Q2: Why does GPT-5 perform better in long-context tasks?
A: The research found that GPT-5 performed strongest in tasks requiring inference of unknown dynamics (like Matchstick Rotation) and in Hard settings. Its successful trajectories often included more steps, suggesting GPT-5 has stronger robustness in processing long-sequence information and utilizing history for planning compared to other models.
Q3: Why does showing the model the goal image sometimes lead to worse performance?
A: This is a visual perception paradox. If the model’s visual perception isn’t precise enough, it might mistakenly judge the current initial state as already matching the goal image, leading to premature task termination. In fine tasks like Zoom-In Puzzle, this misjudgment is particularly obvious.
Q4: What are “Information-Revealing” demonstration data, and why are they important?

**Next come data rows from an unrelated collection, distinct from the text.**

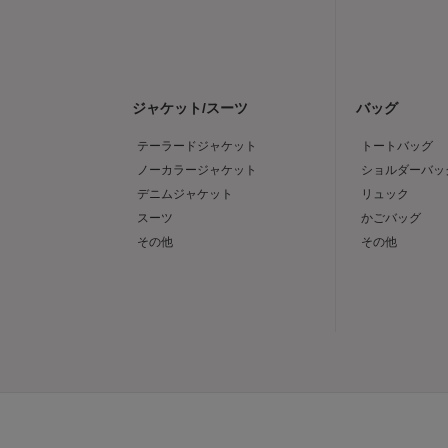
ジャケット/スーツ
バッグ
テーラードジャケット
トートバッグ
ノーカラージャケット
ショルダーバッ
デニムジャケット
リュック
スーツ
かごバッグ
その他
その他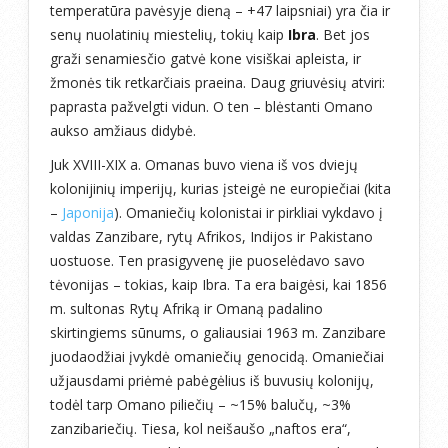
temperatūra pavėsyje dieną – +47 laipsniai) yra čia ir
senų nuolatinių miestelių, tokių kaip
Ibra
. Bet jos
graži senamiesčio gatvė kone visiškai apleista, ir
žmonės tik retkarčiais praeina. Daug griuvėsių atviri:
paprasta pažvelgti vidun. O ten – blėstanti Omano
aukso amžiaus didybė.
Juk XVIII-XIX a. Omanas buvo viena iš vos dviejų
kolonijinių imperijų, kurias įsteigė ne europiečiai (kita
–
Japonija
). Omaniečių kolonistai ir pirkliai vykdavo į
valdas Zanzibare, rytų Afrikos, Indijos ir Pakistano
uostuose. Ten prasigyvenę jie puoselėdavo savo
tėvonijas – tokias, kaip Ibra. Ta era baigėsi, kai 1856
m. sultonas Rytų Afriką ir Omaną padalino
skirtingiems sūnums, o galiausiai 1963 m. Zanzibare
juodaodžiai įvykdė omaniečių genocidą. Omaniečiai
užjausdami priėmė pabėgėlius iš buvusių kolonijų,
todėl tarp Omano piliečių – ~15% balučų, ~3%
zanzibariečių. Tiesa, kol neišaušo „naftos era“,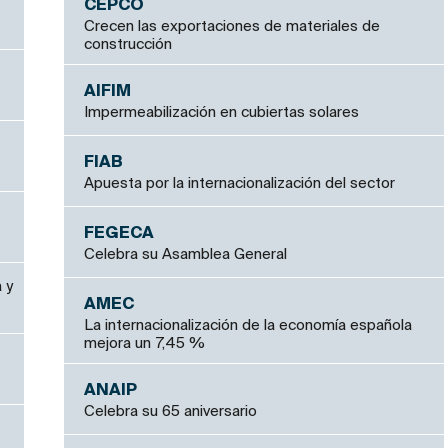
CEPCO
Crecen las exportaciones de materiales de
construcción
AIFIM
Impermeabilización en cubiertas solares
FIAB
Apuesta por la internacionalización del sector
FEGECA
Celebra su Asamblea General
 y
AMEC
La internacionalización de la economía española
mejora un 7,45 %
ANAIP
Celebra su 65 aniversario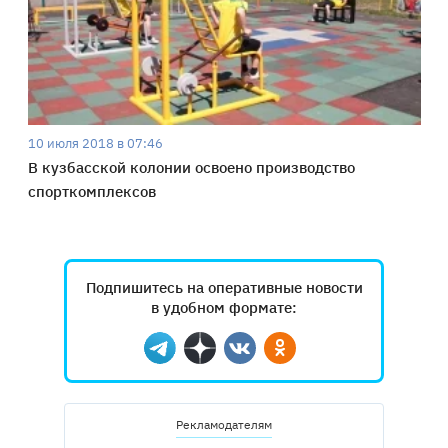
10 июля 2018 в 07:46
В кузбасской колонии освоено производство
спорткомплексов
Подпишитесь на оперативные новости
в удобном формате:
Telegram
Дзен
Вконтакте
Одноклассники
Рекламодателям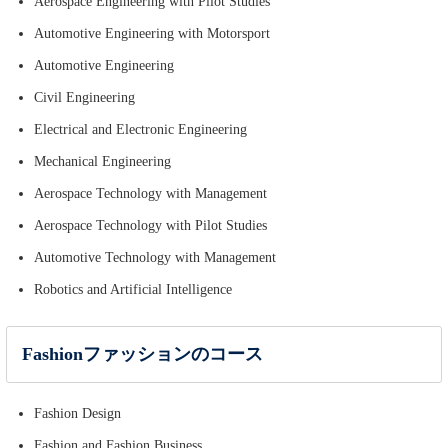
Aerospace Engineering with Pilot Studies
Automotive Engineering with Motorsport
Automotive Engineering
Civil Engineering
Electrical and Electronic Engineering
Mechanical Engineering
Aerospace Technology with Management
Aerospace Technology with Pilot Studies
Automotive Technology with Management
Robotics and Artificial Intelligence
Fashionファッションのコース
Fashion Design
Fashion and Fashion Business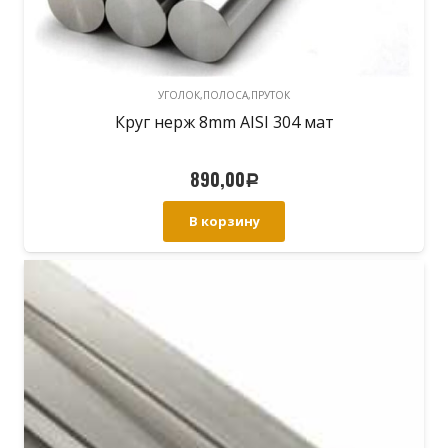
УГОЛОК,ПОЛОСА,ПРУТОК
Круг нерж 8mm AISI 304 мат
890,00
Р
В корзину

A: “Information-Revealing” data refers to operation sequences in a trajectory that deliberately reveal hidden states or environment dynamics. For example, probing with a small move before moving a robotic arm to understand direction, or rotating fully before aligning a 3D object to see its shape. This type of data helps models learn how to make decisions in partially observable or unknown environments much more than simple “direct solution” data.
Q5: For developers, what is the biggest practical value of VisGym right now?
A: For developers, VisGym provides an existing, high-quality, scalable source of generative data (via built-in solvers). Developers can use these generated structured trajectories to fine-tune their own visual agents, significantly improving their performance in multi-step interaction tasks without expensive manual annotation.